**Study material**
---

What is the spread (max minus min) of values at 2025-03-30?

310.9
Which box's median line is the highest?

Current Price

---

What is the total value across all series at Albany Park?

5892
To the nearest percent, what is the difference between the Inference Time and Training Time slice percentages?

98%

---

**Exercise**
Transcribe the data between the lines holding "What is the spread" and "Current Price", inclusive, with no changes.

**Response**
What is the spread (max minus min) of values at 2025-03-30?

310.9
Which box's median line is the highest?

Current Price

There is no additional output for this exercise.